The last time someone called for a moratorium, after a disastrous sewage spill in 2016, they gathered a little over a thousand signatures.

“As we face the future sea level rise adding to the impacts of already aging infrastructure, we need a plan with concrete costs and identifiable sources of funding,” said Mary Fertig, who led the petition drive as head of Lauderdale Tomorrow. “We need to just step up and have the conversation.”

At the same meeting, representatives from the city’s Downtown Development Agency argued against any slowdown in the city’s development. They noted that the impact fees developers pay help fund some of the sewage projects.

“It is not about new development, it is about age of pipes and condition. So let’s address the problems with the appropriate solutions,” said DDA Head Jenni Morejon. “We do not need to stop.”

Lagerbloom said there wasn’t much political support for a moratorium, despite pressure from residents.

A HEFTY PRICE TAG

To foot the immediate bill, commissioners agreed Tuesday night to use cash from a few spots, including raiding a new $200 million parks bond. About $60 million will be used to replace the main trunk of the city’s system, 7.5 miles of sewer pipe connecting a golf course to a wastewater treatment center. The city’s newly hired contractors said it would take between 16 to 18 months.

When asked if the city might have to take out another $200 million bond before the current one runs out in five years, Lagerbloom told commissioners he didn’t know but said “extreme circumstances sometimes have to be met with extreme measures."

Credit Daniel A. Varela / Miami Herald
/
Miami Herald
Tracey Bartholomew, a Rio Vista neighborhood resident for 35 years, climbs down an improvised bridge constructed to let residents cross a temporary above-ground sewage pipe, in Fort Lauderdale, Florida, on Tuesday, January 7, 2020.

The other option, besides higher taxes, is getting another bond. But some worry the sewage crisis could make that more difficult. Credit agencies, the companies that calculate how much interest a city pays to borrow money, recently visited Fort Lauderdale to update the city’s credit rating. The city manager told residents they focused on cyber-security and resilience but the following week, Fort Lauderdale was fined for more than a dozen unauthorized sewage spills.

In Miami-Dade, even as the county works to comply with a consent decree to do repairs and upgrades, systems are constantly failing, letting untreated sewage spill from its rupturing pipes and crumbling pump stations. And the county keeps postponing work that should be considered priority, said Kelly Cox, from Miami Waterkeeper.

“This is critical infrastructure we are talking about, and we should be doing all the priority repairs instead of waiting for pipes to crack,” Cox said.

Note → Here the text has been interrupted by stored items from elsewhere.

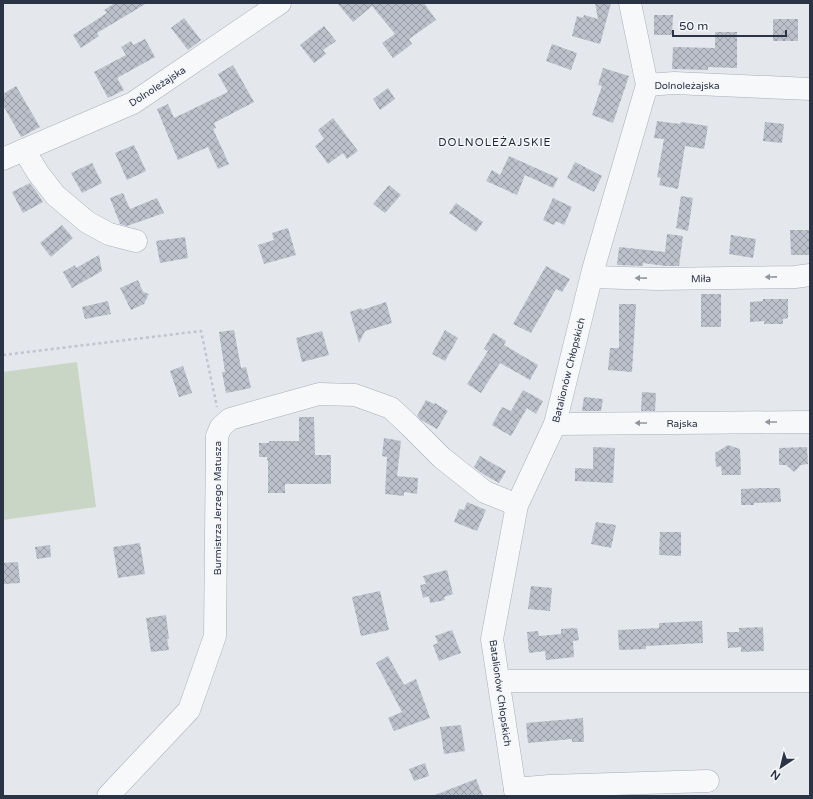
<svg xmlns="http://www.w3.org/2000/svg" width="813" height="799" font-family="'Varela Round',sans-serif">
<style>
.park{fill:#c9d6c5}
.building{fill:url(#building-cross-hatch)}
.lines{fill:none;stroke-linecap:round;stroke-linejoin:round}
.minor-casing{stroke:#a9aeb7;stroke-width:23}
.path{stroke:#c2c5cb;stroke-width:2.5;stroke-dasharray:3 3;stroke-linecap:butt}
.minor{stroke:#f7f8fa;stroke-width:22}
.oneway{fill:#9196a0}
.labels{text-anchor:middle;stroke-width:3;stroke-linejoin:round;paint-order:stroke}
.street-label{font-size:10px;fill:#2b3445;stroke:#f4f6f9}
.neighbourhood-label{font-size:11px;letter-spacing:1px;fill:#1d2536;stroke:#f4f6f9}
</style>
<defs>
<pattern id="building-cross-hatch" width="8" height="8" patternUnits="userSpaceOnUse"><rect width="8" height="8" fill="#bbc0ca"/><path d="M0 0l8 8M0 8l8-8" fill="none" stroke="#989da6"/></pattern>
</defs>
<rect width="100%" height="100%" fill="#e4e7ec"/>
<path class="park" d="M 77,362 L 96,507 L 3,520 L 3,372 Z"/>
<g class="building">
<path d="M 115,3 L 147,3 L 97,33 L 99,36 L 81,48 L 73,35 L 107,13 L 104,10 Z"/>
<path d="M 337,3 L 424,3 L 436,20 L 409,39 L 412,44 L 393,58 L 382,43 L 395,34 L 372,6 L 353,22 Z"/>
<path d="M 595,3 L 611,3 L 600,44 L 572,36 L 577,16 L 583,18 L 584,15 L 598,19 Z"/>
<path d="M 654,15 L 673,15 L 672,35 L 654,35 Z"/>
<path d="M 184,18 L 201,40 L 188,50 L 171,28 Z"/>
<rect x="773" y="19" width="25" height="22"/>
<path d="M 324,26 L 336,41 L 323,50 L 326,54 L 314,63 L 300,45 Z"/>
<path d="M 715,32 L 737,32 L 737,68 L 708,67 L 708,70 L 672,69 L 673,47 L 715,48 Z"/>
<path d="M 145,39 L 155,57 L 117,78 L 124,90 L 108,98 L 94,72 L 126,55 L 121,47 L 131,41 L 133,45 Z"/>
<path d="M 552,44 L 577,53 L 571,70 L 546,61 Z"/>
<path d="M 233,65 L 254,102 L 214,123 L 216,128 L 213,129 L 229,164 L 218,169 L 208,147 L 178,160 L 157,109 L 168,104 L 174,118 L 228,92 L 218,74 Z"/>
<path d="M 603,68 L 629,76 L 613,123 L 592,115 L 602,86 L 598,85 Z"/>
<path d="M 16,86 L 40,127 L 21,137 L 3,105 L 3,94 Z"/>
<path d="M 388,88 L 395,99 L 380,110 L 373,99 Z"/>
<path d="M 333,118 L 358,151 L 347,159 L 343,153 L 328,164 L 315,146 L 324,139 L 318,130 Z"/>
<path d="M 657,121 L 680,124 L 681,122 L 708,126 L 704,149 L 685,146 L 678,189 L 659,185 L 661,178 L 657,177 L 664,139 L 654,138 Z"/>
<path d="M 765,122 L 784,124 L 782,143 L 763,141 Z"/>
<path d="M 134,145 L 146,171 L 127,180 L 115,153 Z"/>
<path d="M 509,156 L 558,178 L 553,188 L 525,175 L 517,195 L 486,181 L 492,170 L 500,175 Z"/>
<path d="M 575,162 L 602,176 L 594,192 L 567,178 Z"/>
<path d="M 92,163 L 102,183 L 82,193 L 71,173 Z"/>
<path d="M 30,183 L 38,194 L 43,202 L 23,213 L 12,192 Z"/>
<path d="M 389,185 L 401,195 L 385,213 L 373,204 Z"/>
<path d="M 123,193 L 130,209 L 157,198 L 164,213 L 127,226 L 120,224 L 110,198 Z"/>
<path d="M 681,196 L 693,198 L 688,231 L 676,228 Z"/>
<path d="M 553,198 L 572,207 L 564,225 L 556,221 L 554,225 L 543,220 Z"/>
<path d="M 456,203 L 483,222 L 476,232 L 449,213 Z"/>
<path d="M 62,225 L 73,238 L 51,257 L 40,243 Z"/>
<path d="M 288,228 L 296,255 L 264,264 L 258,245 L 274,240 L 272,233 Z"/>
<path d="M 790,230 L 810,230 L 810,255 L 791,255 Z"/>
<path d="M 667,234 L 683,236 L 679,266 L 666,266 L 643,263 L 643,266 L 617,265 L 619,247 L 665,252 Z"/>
<path d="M 731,235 L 756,239 L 753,258 L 729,254 Z"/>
<path d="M 185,237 L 188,258 L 160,263 L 156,241 Z"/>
<path d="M 99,255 L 102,271 L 72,288 L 63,272 L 75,265 L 76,268 Z"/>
<path d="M 546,266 L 570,279 L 562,292 L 556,289 L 531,333 L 513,324 Z"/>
<path d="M 138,280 L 143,292 L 149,294 L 144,304 L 131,310 L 120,288 Z"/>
<rect x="701" y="294" width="20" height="33"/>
<path d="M 763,299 L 788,299 L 788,318 L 783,319 L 783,324 L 764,324 L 764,321 L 750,322 L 750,302 L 763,301 Z"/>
<path d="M 108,301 L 111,314 L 85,319 L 82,307 Z"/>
<path d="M 386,302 L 392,323 L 365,331 L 359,343 L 350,312 L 361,308 L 362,310 Z"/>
<path d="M 619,304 L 636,304 L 632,372 L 608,370 L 610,348 L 619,348 Z"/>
<path d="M 234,330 L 241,368 L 246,367 L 251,388 L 226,393 L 222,372 L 225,372 L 219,332 Z"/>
<path d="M 445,330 L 458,338 L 445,361 L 432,354 Z"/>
<path d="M 322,331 L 329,355 L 302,362 L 296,338 Z"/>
<path d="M 493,333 L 506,341 L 504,345 L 538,365 L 530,380 L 500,363 L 481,393 L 467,384 L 488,351 L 484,349 Z"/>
<path d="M 183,366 L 192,393 L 179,397 L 170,371 Z"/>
<path d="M 523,390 L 543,401 L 536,414 L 527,408 L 511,436 L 492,425 L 502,407 L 511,411 Z"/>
<path d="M 642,392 L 656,393 L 655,411 L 641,411 Z"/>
<path d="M 584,397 L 603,399 L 601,411 L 582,411 Z"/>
<path d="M 426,400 L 434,404 L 435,403 L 448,411 L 437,429 L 421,420 L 417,416 Z"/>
<path d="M 299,417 L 314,417 L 315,455 L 331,455 L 331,484 L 285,484 L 285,493 L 268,493 L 268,460 L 267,460 L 267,457 L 259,457 L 259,443 L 269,443 L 269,441 L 299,441 Z"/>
<path d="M 384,438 L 401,441 L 397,476 L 418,478 L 417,494 L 404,492 L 404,496 L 385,494 L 387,457 L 382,456 Z"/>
<path d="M 728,445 L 740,449 L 741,475 L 722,475 L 721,466 L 716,467 L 715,453 Z"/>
<path d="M 593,447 L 615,448 L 613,483 L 575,481 L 575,468 L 593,469 Z"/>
<path d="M 807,447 L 808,464 L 801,465 L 794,472 L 786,465 L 779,465 L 779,448 Z"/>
<path d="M 480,456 L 506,471 L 499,483 L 483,474 L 474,467 Z"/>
<path d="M 763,488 L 780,488 L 781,502 L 754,503 L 754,505 L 741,505 L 741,489 Z"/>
<path d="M 467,502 L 486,510 L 477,531 L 454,522 L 459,509 L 464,510 Z"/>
<path d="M 596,522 L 616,525 L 611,548 L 591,544 Z"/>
<path d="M 660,532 L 681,532 L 681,556 L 659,555 Z"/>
<path d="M 140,543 L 145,574 L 118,578 L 113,547 Z"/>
<path d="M 50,545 L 51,557 L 37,559 L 35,547 Z"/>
<path d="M 18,562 L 20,583 L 4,584 L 3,563 Z"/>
<path d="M 447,570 L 453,594 L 444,597 L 445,600 L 430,603 L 429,596 L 423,598 L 420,585 L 426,584 L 423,576 Z"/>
<path d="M 531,586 L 552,588 L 550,611 L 528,609 Z"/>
<path d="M 380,591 L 389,630 L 361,636 L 352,597 Z"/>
<path d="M 166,615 L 169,639 L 167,639 L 169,650 L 151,652 L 146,618 Z"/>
<path d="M 702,621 L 703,643 L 646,646 L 646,649 L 619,650 L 618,630 L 659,628 L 659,623 Z"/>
<path d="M 763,627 L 764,651 L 741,652 L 741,647 L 728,648 L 727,632 L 739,632 L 739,628 Z"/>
<path d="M 577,628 L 579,640 L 573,641 L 574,657 L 546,660 L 545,651 L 529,653 L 527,632 L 538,631 L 539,636 L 561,634 L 561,629 Z"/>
<path d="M 452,630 L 461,653 L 439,661 L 433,645 L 438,643 L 435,636 Z"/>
<path d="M 388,656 L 404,685 L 416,679 L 430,718 L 394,731 L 388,718 L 402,712 L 376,663 Z"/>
<path d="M 583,718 L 584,742 L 572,742 L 572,739 L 528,743 L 526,723 Z"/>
<path d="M 461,725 L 465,751 L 444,754 L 440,727 Z"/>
<path d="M 425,763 L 429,776 L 414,781 L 409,769 Z"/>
<path d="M 476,779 L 483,796 L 435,796 L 435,795 Z"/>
</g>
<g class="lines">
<g class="minor-casing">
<g id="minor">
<path d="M 647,85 L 674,83 L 810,89"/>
<path d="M 24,150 L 38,173 L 55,195 L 87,222 L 109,234 L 136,241"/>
<path d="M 3,159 L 133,103 L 280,3"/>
<path d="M 592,277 L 658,279 L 795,277 L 810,275"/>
<path d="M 555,424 L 810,422"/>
<path d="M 499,681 L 810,681"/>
<path d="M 515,789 L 549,786 L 708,781"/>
<path d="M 108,796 L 189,710 L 215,636 L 217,436 L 221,427 L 230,419 L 319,394 L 355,395 L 391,408 L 410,426 L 442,458 L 485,492 L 517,505"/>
<path d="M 516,796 L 492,639 L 517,505 L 555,424 L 593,270 L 647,85 L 630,3"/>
</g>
</g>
<path class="path" d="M 3,355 L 201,331 L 217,407"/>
<use href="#minor" class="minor"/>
</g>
<defs><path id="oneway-solid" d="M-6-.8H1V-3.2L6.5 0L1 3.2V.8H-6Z"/></defs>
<g class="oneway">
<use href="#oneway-solid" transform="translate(771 277) rotate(179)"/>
<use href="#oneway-solid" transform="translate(641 278) rotate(-179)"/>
<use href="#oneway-solid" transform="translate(771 422) rotate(180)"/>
<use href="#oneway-solid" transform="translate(641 423) rotate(180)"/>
</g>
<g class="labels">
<g class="street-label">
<text x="687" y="89">Dolnoleżajska</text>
<text transform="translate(157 86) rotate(-33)" y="4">Dolnoleżajska</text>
<text transform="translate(701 278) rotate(-1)" y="4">Miła</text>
<text transform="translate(568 370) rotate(-76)" y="4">Batalionów Chłopskich</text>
<text x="682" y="427">Rajska</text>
<text transform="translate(217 508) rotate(-90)" y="4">Burmistrza Jerzego Matusza</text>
<text transform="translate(501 693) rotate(82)" y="4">Batalionów Chłopskich</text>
</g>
<g class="neighbourhood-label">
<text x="495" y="146">DOLNOLEŻAJSKIE</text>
</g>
</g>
<rect width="813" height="799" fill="none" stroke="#2b3445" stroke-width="8"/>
<g transform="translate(781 767) rotate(215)" stroke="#f4f6f9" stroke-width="3" paint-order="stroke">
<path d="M0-3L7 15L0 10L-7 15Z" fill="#2b3445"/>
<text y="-6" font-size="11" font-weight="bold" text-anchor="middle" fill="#2b3445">N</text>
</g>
<path d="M673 30v6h113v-6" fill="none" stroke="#2b3445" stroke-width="2"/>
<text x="679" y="30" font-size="12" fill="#2b3445" stroke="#f4f6f9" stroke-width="3" paint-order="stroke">50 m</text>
</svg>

She cited as an example a busted pipe in the Oleta River in December that spilled at least one million gallons of raw sewage that reached Biscayne Bay. The pipe was supposed to have been fixed in 2013.

And the spill was only found when a kayaker spied gurgling water under a bridge that runs by the park in northern Biscayne Bay.

“We should be doing a much better job monitoring our sewage systems,” Cox said. “We can’t wait for kayakers to spot a spill and then report it to the county.”

This story was produced in partnership with the Florida Climate Reporting Network, a multi-newsroom initiative founded by the Miami Herald, the South Florida Sun Sentinel, The Palm Beach Post, the Orlando Sentinel, WLRN Public Media and the Tampa Bay Times.

Credit Daniel Varela / Miami Herald
/
Miami Herald
A couple rides bikes past the temporary aboveground sewage pipe erected to assauge the sewage leak inside the Rio Vista neighborhood in Fort Lauderdale, Florida, on Tuesday, January 7, 2020.